第30回 一番大好きな小学生コーラスの名曲

2018年7月18日

 録画を観るたび、いつも感動を新たにする合唱の名曲を、今日は取り上げます。小学生向けの課題曲として登場した、「ゆうき」という合唱曲です。
 

 2014年、第81回NHK全国学校音楽コンクールの、小学校の部の課題曲でした。その年の共通テーマ「勇気」を受けて創られた1曲で、初めて聴いてひきこまれ、聴くたびに子どもを見る原点を学ぶ思いになりました。

こどもは ひとりひとり
こころに ひとつぶ
ゆうきをもって うまれてくる・・・・・・

 歌の始まりです。歌の根底には、すべての子どものいのちと成長への、愛情と確信があります。

ちいさな げんこつを にぎりしめ
ちいさなあしで ちゅうをけり
ちからいっぱい こえをあげ
ゆうきといっしょに おおきくそだつ・・・・・・

 親しみやすいメロディーとシンプルで力強い歌詞。ワンフレーズずつ大事に紡ぎながら歌えることでしょう。聴く人にも静かに共感が広がり、子どもの生命の愛おしさや成長への希望を心に刻むのです。
 

 作詞の中川李枝子さんは、『ぐりとぐら』など数多くの名作を世に送り出し、子ども達が大好きな『となりのトトロ』の『さんぽ』の歌も作詞しました。
 17年間保育士として多くの子ども達に接した経験から、どんな子にも勇気や強さがあり、家族や友達が困った時にもその勇気が発揮される姿を見てきたと話されます。
 どの子もかけがえのない存在だから、生まれたての赤ちゃんをイメージして、長く歌い継がれる子ども賛歌を贈りたい、と着手されたそうです。

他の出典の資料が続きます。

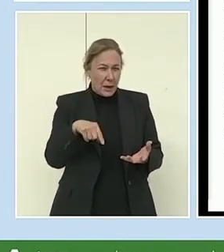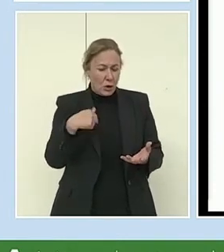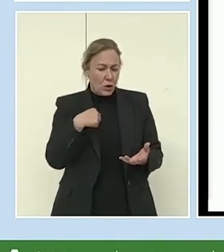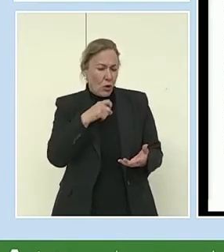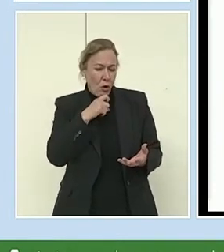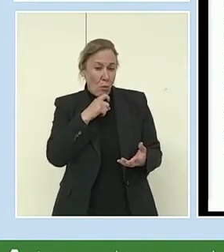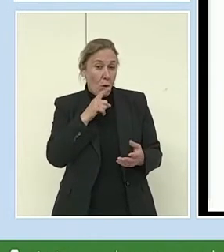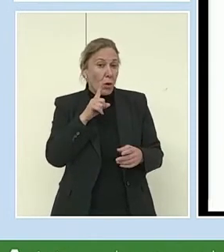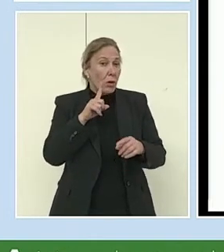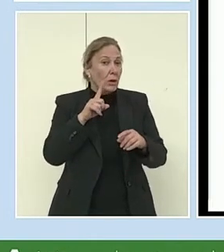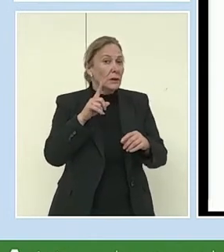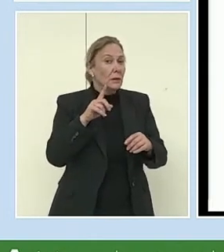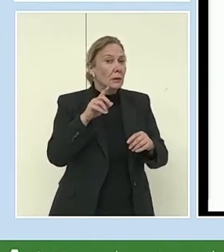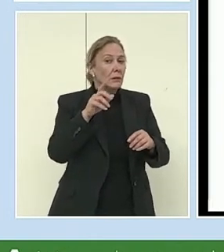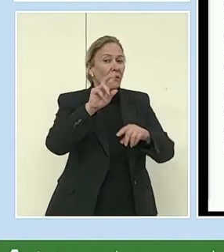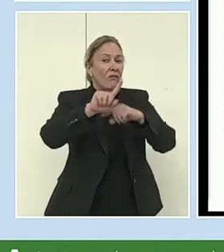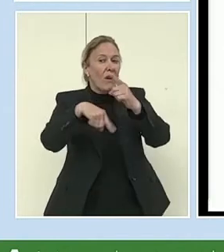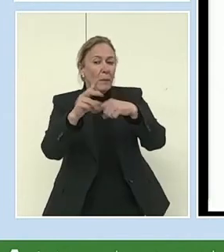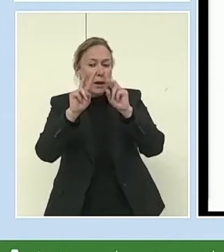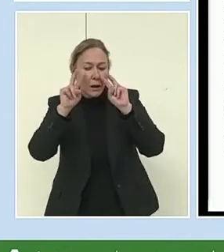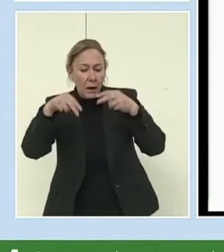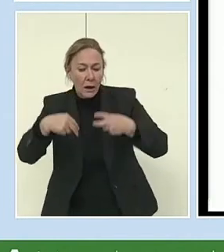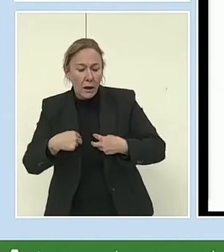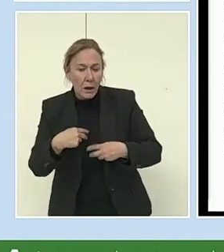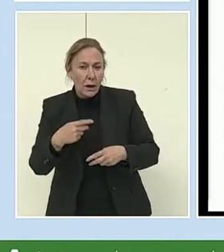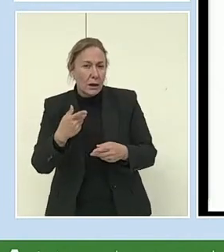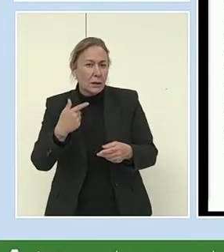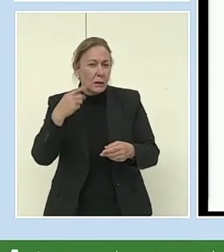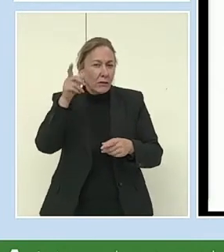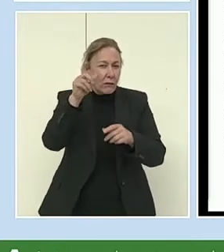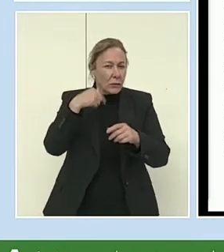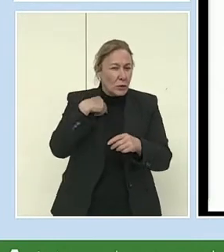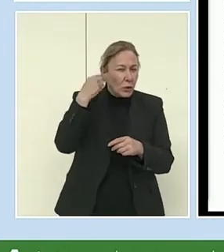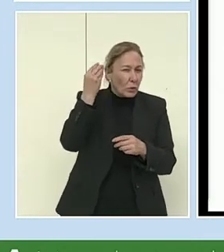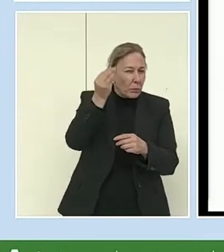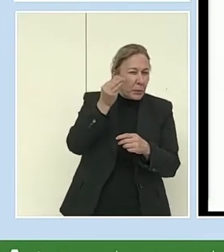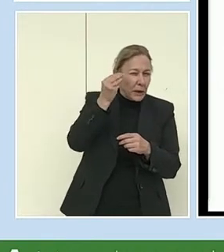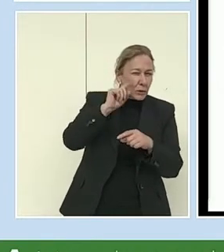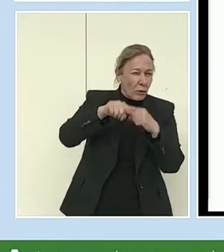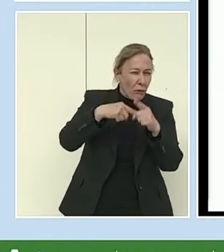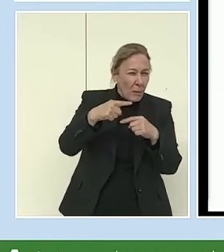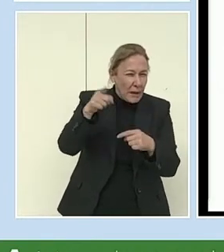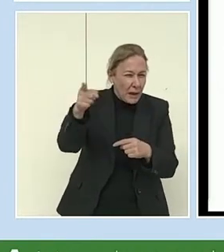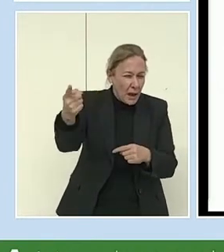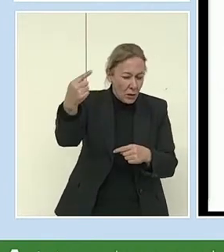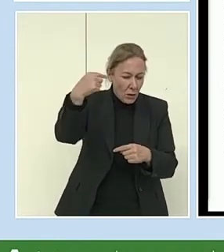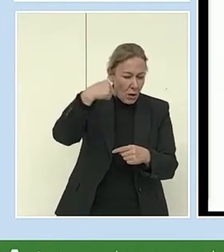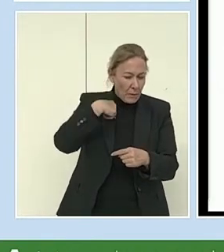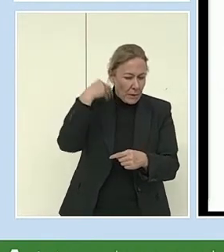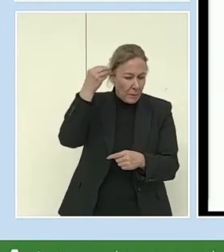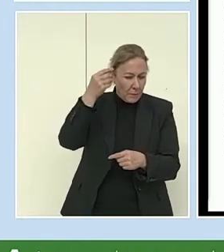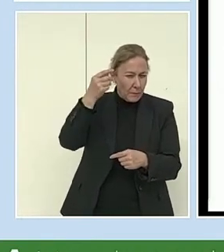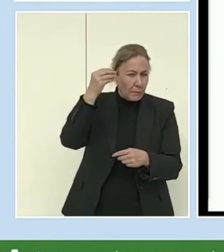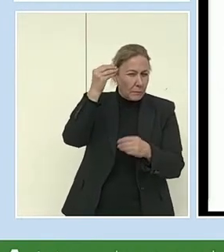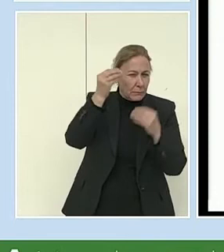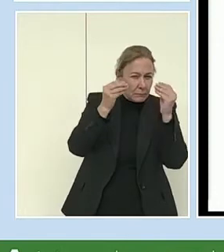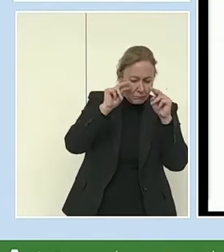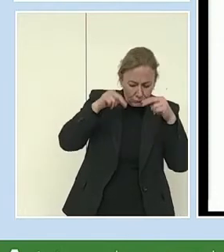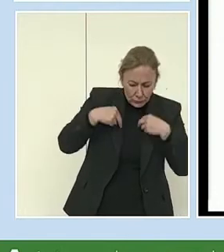mi familia. ¿Qué creo yo? ¿Qué piensa de mí mi familia? O ¿cómo soy yo? Según mis mejores amigos o amigas.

 作曲の村松崇継氏は、ジブリの『思い出のマーニー』なども担当された若手音楽家です。小学生が元気をもらって明日はまた頑張ろうと勇気が出るように、この歌を届けたい歌ってほしいと語っていました。
 そして当時、人気子役で有名だった芦田愛菜さんが、この曲のキャンペーンで活躍しました。可愛い振り付けをまじえてソロで歌う姿は、Nコン全国大会でも映えていました。
 

 Nコンのファンのひとりとして、この合唱曲はナンバーワンです。
 日本語のひらがなの力を、シンプルに温かく、深く感じさせてくれる歌です。
 子どもを見る眼、教育の責任について、襟を正される思いにもなります。
 子ども達は、この歌を唄うことで、自分の生命力を感じられるように後押しされ、自分のことを肯定的に受けとめられるのではないか、と期待します。
 

 生活を、または人生を前へ一歩踏み出したい時に、大人にとっても「勇気」はとっても大切なものです。そして歌うことで気持ちがすっきりしたり、勇気がわいてくることは間違いなくあることです。

 子どもが大切にされない様々な事件や状況が、心を曇らせるばかりの世相があります。音楽の力を借りて、大切な原点を感動とともに体感できる機会になればいいなと思われます。

 「課題曲ゆうき」などと検索して、合唱の動画をご覧になってくだされば幸いです。じっくりかみしめながらお聴きになってみてください。